A modification of the above process has been introduced, in which, paper-coated with an iron salt, ferric oxalate, is exposed under a negative, till the image is distinctly visible, and it is then developed upon a mixed solution of oxalate and chloro-platinite of potash. In the hot process the platinum and iron salt are applied to the paper, but in this the platinum is deposited on the paper from the developer.

It is claimed for this paper by Mr. Willis, of the Platino-type Company, the inventor, that several advantages accrue from the use of this process, viz., greater transparency in the shadows, tentative and cold development, shorter exposure, and easy variation in the tone of the resulting print. For full details the beginner is referred to the instructions issued by the above company. The question as to which is the best process depends solely upon the amount of work to be done, few prints and occasional are best treated by the hot process, as in this case the cold process is rather more expensive, but where much work is required the cold process should be adopted.

Printing-Out Platinotype Paper

A process invented by Captain Pizzighelli is one well worth attention by any amateur. Paper-coated with a mixture of Ferric, and Alkaline Oxalate, and a salt of Platinum, with some organic matter, such as gum or starch, is exposed under a negative in the ordinary way, and when the image shows distinctly, the paper is either steamed by means of a kettle, or breathed upon when the image starts up into a permanent and pleasing black, formed by the reduction of the Platinum salt.

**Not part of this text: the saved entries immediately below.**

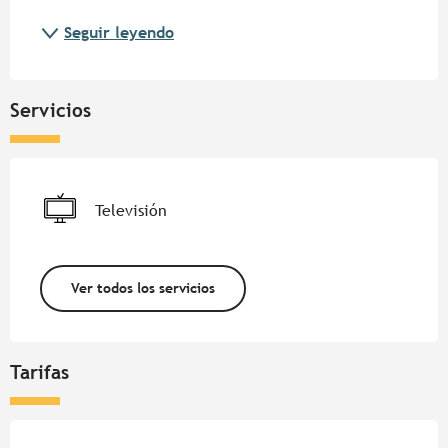
Seguir leyendo
Servicios
Televisión
Ver todos los servicios
Tarifas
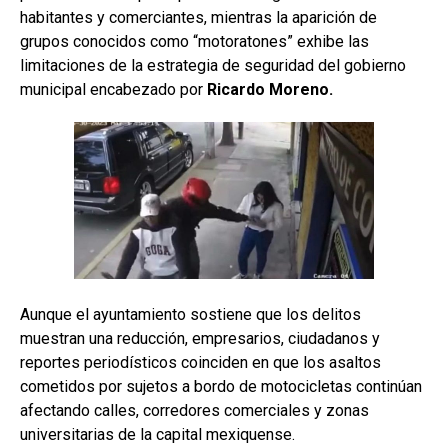
habitantes y comerciantes, mientras la aparición de
grupos conocidos como “motoratones” exhibe las
limitaciones de la estrategia de seguridad del gobierno
municipal encabezado por
Ricardo Moreno.
Aunque el ayuntamiento sostiene que los delitos
muestran una reducción, empresarios, ciudadanos y
reportes periodísticos coinciden en que los asaltos
cometidos por sujetos a bordo de motocicletas continúan
afectando calles, corredores comerciales y zonas
universitarias de la capital mexiquense.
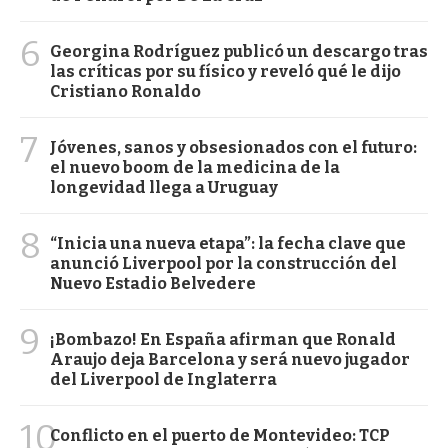
6
Georgina Rodríguez publicó un descargo tras
las críticas por su físico y reveló qué le dijo
Cristiano Ronaldo
7
Jóvenes, sanos y obsesionados con el futuro:
el nuevo boom de la medicina de la
longevidad llega a Uruguay
8
“Inicia una nueva etapa”: la fecha clave que
anunció Liverpool por la construcción del
Nuevo Estadio Belvedere
9
¡Bombazo! En España afirman que Ronald
Araujo deja Barcelona y será nuevo jugador
del Liverpool de Inglaterra
10
Conflicto en el puerto de Montevideo: TCP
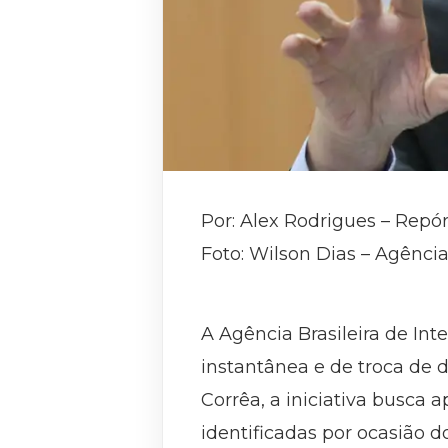
Por: Alex Rodrigues –
Repór
Foto: Wilson Dias – Agência
A Agência Brasileira de In
instantânea e de troca de 
Corrêa, a iniciativa busca 
identificadas por ocasião 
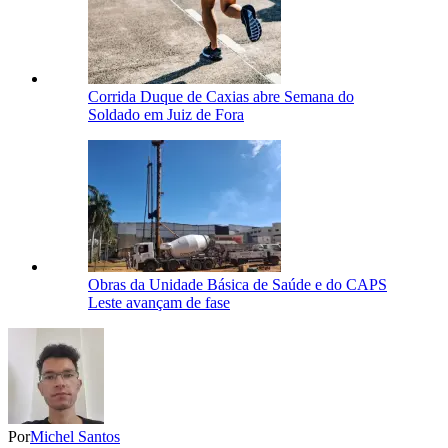
Corrida Duque de Caxias abre Semana do
Soldado em Juiz de Fora
Obras da Unidade Básica de Saúde e do CAPS
Leste avançam de fase
Por
Michel Santos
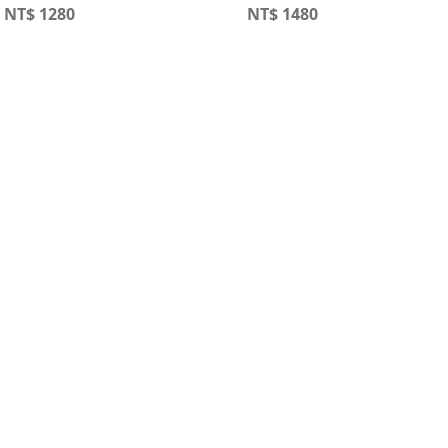
NT$
1280
NT$
1480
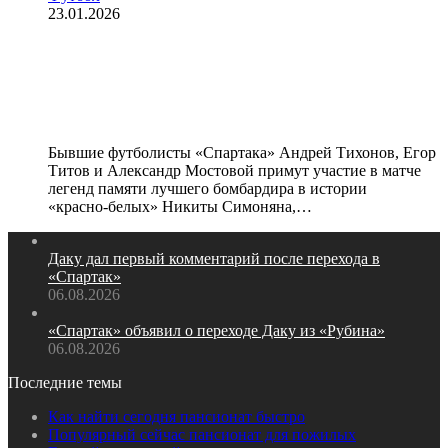
23.01.2026
Тихонов, Титов и Мостовой
сыграют в матче легенд памяти
Никиты Симоняна
Бывшие футболисты «Спартака» Андрей Тихонов, Егор
Титов и Александр Мостовой примут участие в матче
легенд памяти лучшего бомбардира в истории
«красно‑белых» Никиты Симоняна,…
Даку дал первый комментарий после перехода в
«Спартак»
06.08.2026
«Спартак» объявил о переходе Даку из «Рубина»
06.08.2026
Последние темы
Как найти сегодня пансионат быстро
Популярный сейчас пансионат для пожилых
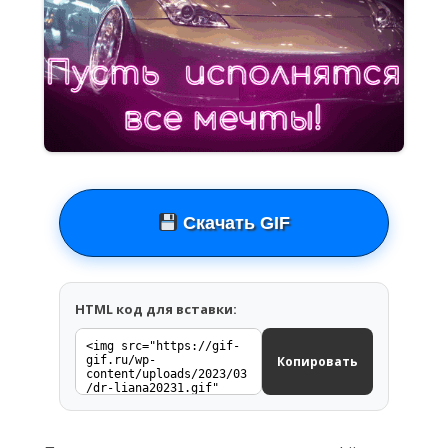
Скачать GIF
HTML код для вставки:
Копировать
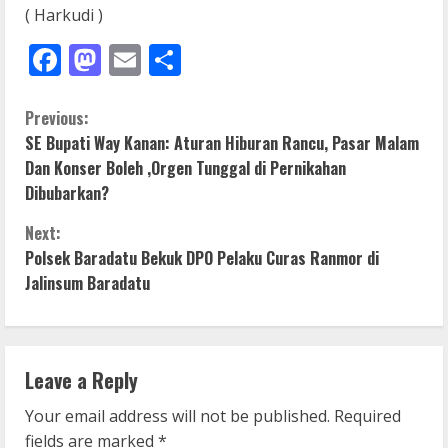
( Harkudi )
Facebook
Mastodon
Email
Share
C
Previous:
SE Bupati Way Kanan: Aturan Hiburan Rancu, Pasar Malam
o
Dan Konser Boleh ,Orgen Tunggal di Pernikahan
Dibubarkan?
n
Next:
t
Polsek Baradatu Bekuk DPO Pelaku Curas Ranmor di
i
Jalinsum Baradatu
n
u
Leave a Reply
e
Your email address will not be published.
Required
fields are marked
*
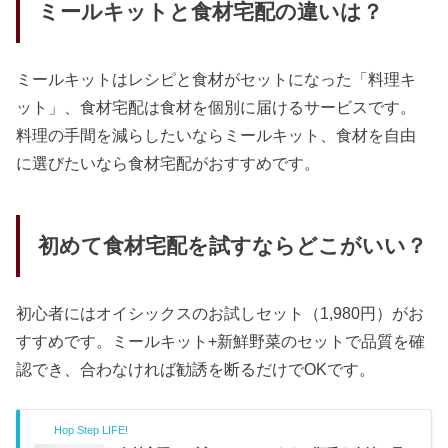
ミールキットと食材宅配の違いは？
ミールキットはレシピと食材がセットになった「料理キ
ット」、食材宅配は食材を個別に届けるサービスです。
料理の手間を減らしたいならミールキット、食材を自由
に選びたいなら食材宅配がおすすめです。
初めて食材宅配を試すならどこがいい？
初心者にはオイシックスのお試しセット（1,980円）がお
すすめです。ミールキット+新鮮野菜のセットで品質を確
認でき、合わなければ勧誘を断るだけでOKです。
Hop Step LIFE!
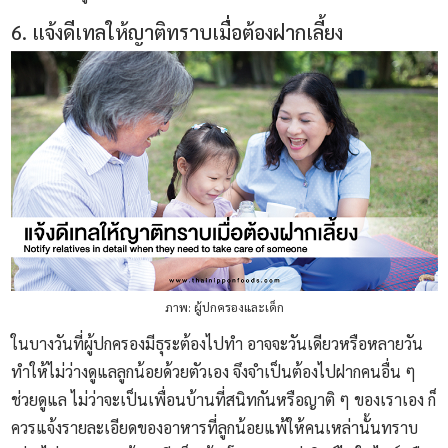
6. แจ้งดีเทลให้ญาติทราบเมื่อต้องฝากเลี้ยง
ภาพ: ผู้ปกครองและเด็ก
ในบางวันที่ผู้ปกครองมีธุระต้องไปทำ อาจจะวันเดียวหรือหลายวัน
ทำให้ไม่ว่างดูแลลูกน้อยด้วยตัวเอง จึงจำเป็นต้องไปฝากคนอื่น ๆ
ช่วยดูแล ไม่ว่าจะเป็นเพื่อนบ้านที่สนิทกันหรือญาติ ๆ ของเราเอง ก็
ควรแจ้งรายละเอียดของอาหารที่ลูกน้อยแพ้ให้คนเหล่านั้นทราบ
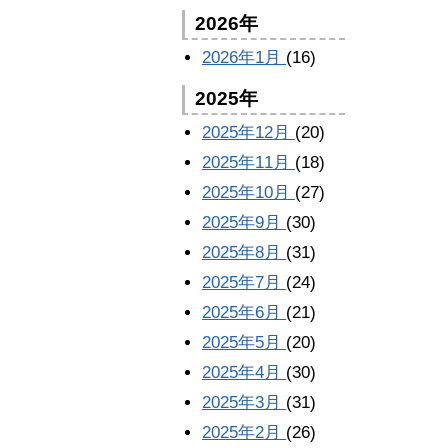
2026年
2026年1月
(16)
2025年
2025年12月
(20)
2025年11月
(18)
2025年10月
(27)
2025年9月
(30)
2025年8月
(31)
2025年7月
(24)
2025年6月
(21)
2025年5月
(20)
2025年4月
(30)
2025年3月
(31)
2025年2月
(26)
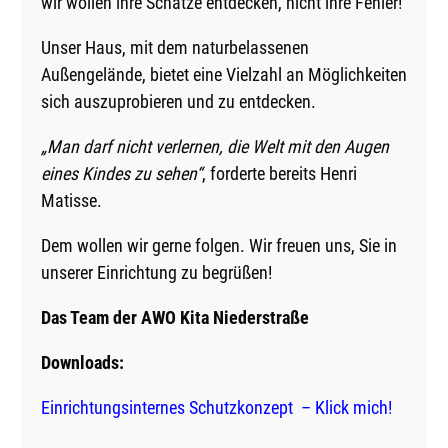
wir wollen ihre Schätze entdecken, nicht ihre Fehler!
Unser Haus, mit dem naturbelassenen
Außengelände, bietet eine Vielzahl an Möglichkeiten
sich auszuprobieren und zu entdecken.
„Man darf nicht verlernen, die Welt mit den Augen
eines Kindes zu sehen“
, forderte bereits Henri
Matisse.
Dem wollen wir gerne folgen. Wir freuen uns, Sie in
unserer Einrichtung zu begrüßen!
Das Team der AWO Kita Niederstraße
Downloads:
Einrichtungsinternes Schutzkonzept – Klick mich!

Full directions will be found in the instructions as issued by the makers.

Carbon Process

One of the earliest and certainly in results the most pleasing of all processes for the production of prints, which can be produced in almost any colour and upon any material, the only objection being, that negatives which are reversed as regards left and right must be used unless what is called double transfer is used, or one of the film negatives. The full directions are so complete and numerous, that the amateur is referred to the Manual of Carbon Printing by the Autotype Company. The paper, or tissue, as it is called, is coated with a gelatine containing colouring matters, and is sensitized with bichromate of potash, exposed to light, the duration of exposure being timed by an actinometer. The paper is then temporarily affixed to a Support and developed from the back with water at 110° Fahr., and the print soon shows in all its beauty, and is then fixed in cold water and alum, or is transferred to its final support. The paper is cheap and can be bought ready prepared, in which state it will keep for about a fortnight, and from the facility with which coloured prints are obtained, the process should find a place in every amateur's work.